● **What is expected**
Given the records below, transcribe each of them exactly.

● **Supplied records**

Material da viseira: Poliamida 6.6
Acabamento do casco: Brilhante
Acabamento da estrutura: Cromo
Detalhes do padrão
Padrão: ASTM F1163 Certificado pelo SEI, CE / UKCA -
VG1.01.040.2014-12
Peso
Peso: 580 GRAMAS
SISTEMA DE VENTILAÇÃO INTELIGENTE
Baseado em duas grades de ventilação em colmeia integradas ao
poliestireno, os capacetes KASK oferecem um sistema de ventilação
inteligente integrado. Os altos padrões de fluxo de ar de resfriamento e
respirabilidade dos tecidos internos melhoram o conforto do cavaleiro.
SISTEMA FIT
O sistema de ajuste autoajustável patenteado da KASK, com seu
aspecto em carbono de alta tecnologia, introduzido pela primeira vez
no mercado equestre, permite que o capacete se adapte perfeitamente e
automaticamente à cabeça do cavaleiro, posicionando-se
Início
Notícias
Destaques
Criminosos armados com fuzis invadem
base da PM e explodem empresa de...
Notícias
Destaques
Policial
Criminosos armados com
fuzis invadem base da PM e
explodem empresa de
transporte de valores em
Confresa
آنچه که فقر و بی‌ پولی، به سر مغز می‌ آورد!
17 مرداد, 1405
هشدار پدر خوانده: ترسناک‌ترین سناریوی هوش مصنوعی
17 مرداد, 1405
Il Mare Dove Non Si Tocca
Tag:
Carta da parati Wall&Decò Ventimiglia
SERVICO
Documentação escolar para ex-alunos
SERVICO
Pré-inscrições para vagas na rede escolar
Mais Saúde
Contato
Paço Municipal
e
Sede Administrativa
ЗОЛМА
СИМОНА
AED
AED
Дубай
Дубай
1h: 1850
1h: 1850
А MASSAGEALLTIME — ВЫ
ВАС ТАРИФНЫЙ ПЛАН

● **Result**
Material da viseira: Poliamida 6.6
Acabamento do casco: Brilhante
Acabamento da estrutura: Cromo
Detalhes do padrão
Padrão: ASTM F1163 Certificado pelo SEI, CE / UKCA -
VG1.01.040.2014-12
Peso
Peso: 580 GRAMAS
SISTEMA DE VENTILAÇÃO INTELIGENTE
Baseado em duas grades de ventilação em colmeia integradas ao
poliestireno, os capacetes KASK oferecem um sistema de ventilação
inteligente integrado. Os altos padrões de fluxo de ar de resfriamento e
respirabilidade dos tecidos internos melhoram o conforto do cavaleiro.
SISTEMA FIT
O sistema de ajuste autoajustável patenteado da KASK, com seu
aspecto em carbono de alta tecnologia, introduzido pela primeira vez
no mercado equestre, permite que o capacete se adapte perfeitamente e
automaticamente à cabeça do cavaleiro, posicionando-se
Início
Notícias
Destaques
Criminosos armados com fuzis invadem
base da PM e explodem empresa de...
Notícias
Destaques
Policial
Criminosos armados com
fuzis invadem base da PM e
explodem empresa de
transporte de valores em
Confresa
آنچه که فقر و بی‌ پولی، به سر مغز می‌ آورد!
17 مرداد, 1405
هشدار پدر خوانده: ترسناک‌ترین سناریوی هوش مصنوعی
17 مرداد, 1405
Il Mare Dove Non Si Tocca
Tag:
Carta da parati Wall&Decò Ventimiglia
SERVICO
Documentação escolar para ex-alunos
SERVICO
Pré-inscrições para vagas na rede escolar
Mais Saúde
Contato
Paço Municipal
e
Sede Administrativa
ЗОЛМА
СИМОНА
AED
AED
Дубай
Дубай
1h: 1850
1h: 1850
А MASSAGEALLTIME — ВЫ
ВАС ТАРИФНЫЙ ПЛАН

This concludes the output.